#### [QUOTED PASSAGE]
——

Relationships- Facebook and Reality

I’ve had a few conversations recently that made me think about our relationship with social media and how social media affects our relationships with others.

How many friends do you have on Facebook you haven’t seen in more than 12 months? more than a month? How many have you never met?

Social media has warped our perception of what it means to be friends.

I’m old. To me my friends are the people I speak to daily, weekly, sporadically but often as well as those who I may see less often but have deep seated connections to (old housemates, best friends from school etc.).

Then I have friends I know via my jobs but don’t really know well enough to have a one on one conversation with. We all have friends who fall into both categories sometimes people can cross from one to the other over time, others stay in one camp all the time.

This is how I see the distinction. The number of people on a friend list, number of followers and number of likes and gushing comments on posts do not define my worth. The people I speak to all the time – who know what’s happening in my life not just what I post on Facebook- their opinions matter to me.

I feel like for some, perhaps more so those bought up in an age of social media, this is less the case. The distinction between quality interactions and connections versus instagram fame are less defined.

This has more to do with fitness than you would first think it does.

Fitness is big social media business these days. The platform allows you to make yourself well known and carve out a reputation by depicting yourself in a certain light.

This is a brilliant tool and I’m not knocking it at all- I know many people who have used the medium well and carved out reputations that are genuine and true to who they are.

These people tend to understand the difference between real life relationships and Facebook relationships. This ability to understand what a real connection is allows their personality to show on social media and whilst they may come across less polished than others at times they tend to be pretty happy with how they are perceived, largely I think because they are comfortable within themselves – they have their people, their support – the reaction to something they post therefore becomes ess important to them.

I also know of fitness professionals who post to boost their business in the way they think will win them clients and likes, but which is maybe more detached from who they are in real life. To be fair I’ve seen this method build profiles and large followings of strangers – make people recognisable to people they’ve never met – so for some people this works really well. Again, those people still tend to nurture a group of positive relationships away from social media.

——

#### [Extracted records]
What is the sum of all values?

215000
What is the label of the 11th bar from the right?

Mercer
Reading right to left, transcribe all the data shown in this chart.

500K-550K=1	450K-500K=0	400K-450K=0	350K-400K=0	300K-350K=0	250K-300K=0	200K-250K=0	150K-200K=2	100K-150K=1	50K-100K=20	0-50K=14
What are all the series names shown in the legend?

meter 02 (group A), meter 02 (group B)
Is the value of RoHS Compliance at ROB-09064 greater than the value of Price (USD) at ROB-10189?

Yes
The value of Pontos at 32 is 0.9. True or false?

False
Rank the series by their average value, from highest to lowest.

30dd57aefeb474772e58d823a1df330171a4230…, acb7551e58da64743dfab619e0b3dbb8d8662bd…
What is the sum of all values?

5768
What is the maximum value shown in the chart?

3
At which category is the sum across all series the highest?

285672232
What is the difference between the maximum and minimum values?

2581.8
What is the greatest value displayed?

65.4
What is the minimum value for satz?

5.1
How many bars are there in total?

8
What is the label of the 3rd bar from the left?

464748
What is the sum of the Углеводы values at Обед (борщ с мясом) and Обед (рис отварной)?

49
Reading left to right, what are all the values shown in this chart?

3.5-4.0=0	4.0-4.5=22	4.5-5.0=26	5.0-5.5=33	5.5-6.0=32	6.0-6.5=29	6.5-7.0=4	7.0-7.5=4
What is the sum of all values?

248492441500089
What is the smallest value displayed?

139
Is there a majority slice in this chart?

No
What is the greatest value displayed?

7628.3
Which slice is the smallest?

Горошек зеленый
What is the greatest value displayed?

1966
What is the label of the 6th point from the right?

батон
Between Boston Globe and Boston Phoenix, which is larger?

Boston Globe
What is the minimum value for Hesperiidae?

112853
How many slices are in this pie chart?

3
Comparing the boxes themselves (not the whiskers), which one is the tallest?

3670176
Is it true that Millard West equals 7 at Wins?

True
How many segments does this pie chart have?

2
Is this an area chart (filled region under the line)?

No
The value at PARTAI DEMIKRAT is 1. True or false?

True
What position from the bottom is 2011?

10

——

#### [ACTIVITY 1]
Answer these questions about the post on social media and friendship:
(a) What span of time does the post first ask about for Facebook friends the reader hasn't seen?
(b) What two examples does the writer give of people seen less often but with deep-seated connections?
(c) What does the post say fitness has become on social media?
#### [ACTIVITY 2]
Write the next part of the post on social media and friendship, picking up after its final sentence.
Nothing in the records is needed here.

#### [YOUR RESPONSE 1]
(a) More than 12 months.
(b) Old housemates and best friends from school.
(c) Big social media business.

#### [YOUR RESPONSE 2]
But I worry there is a risk amidst all this Social Media hype of people getting swept away – because having lots of friends online doesn’t help you when you need a shoulder to cry on or you are having a crap day. If we focus all our energy on growing followings we risk loosing opportunities to build personal connections with people we actually see or speak to daily. That’s not saying I think we should all quit social media – but perspective and balance are lovely things!

To be honest when I’m enjoying someone’s company I normally forget to log onto Facebook or Insta. The people I speak with most often – when I meet up with them I’m less likely to tag that on Social because I don’t need to tell the world I’m there to make it worthwhile for me – although obviously if there isn’t a selfie it didn’t happen still, that’s jus the law these days – which is unfortunate because if it isn’t food I’m unlikely to photograph it!

This has been a bit deep and rambling (sorry) but my takeout from my brain dump is pretty simple.

I think we should embrace social media- I have great banter online, love sharing photos and Insta stories along with my random opinions and gnome updates. Sometimes it can be used to great effect to get your message and opinions out there. You can meet some lovely, like- minded people. We just need to remember to cultivate real life relationships at the same time. Because, if nobody online likes your photo but you best friend messages you and says it looks great which matters more?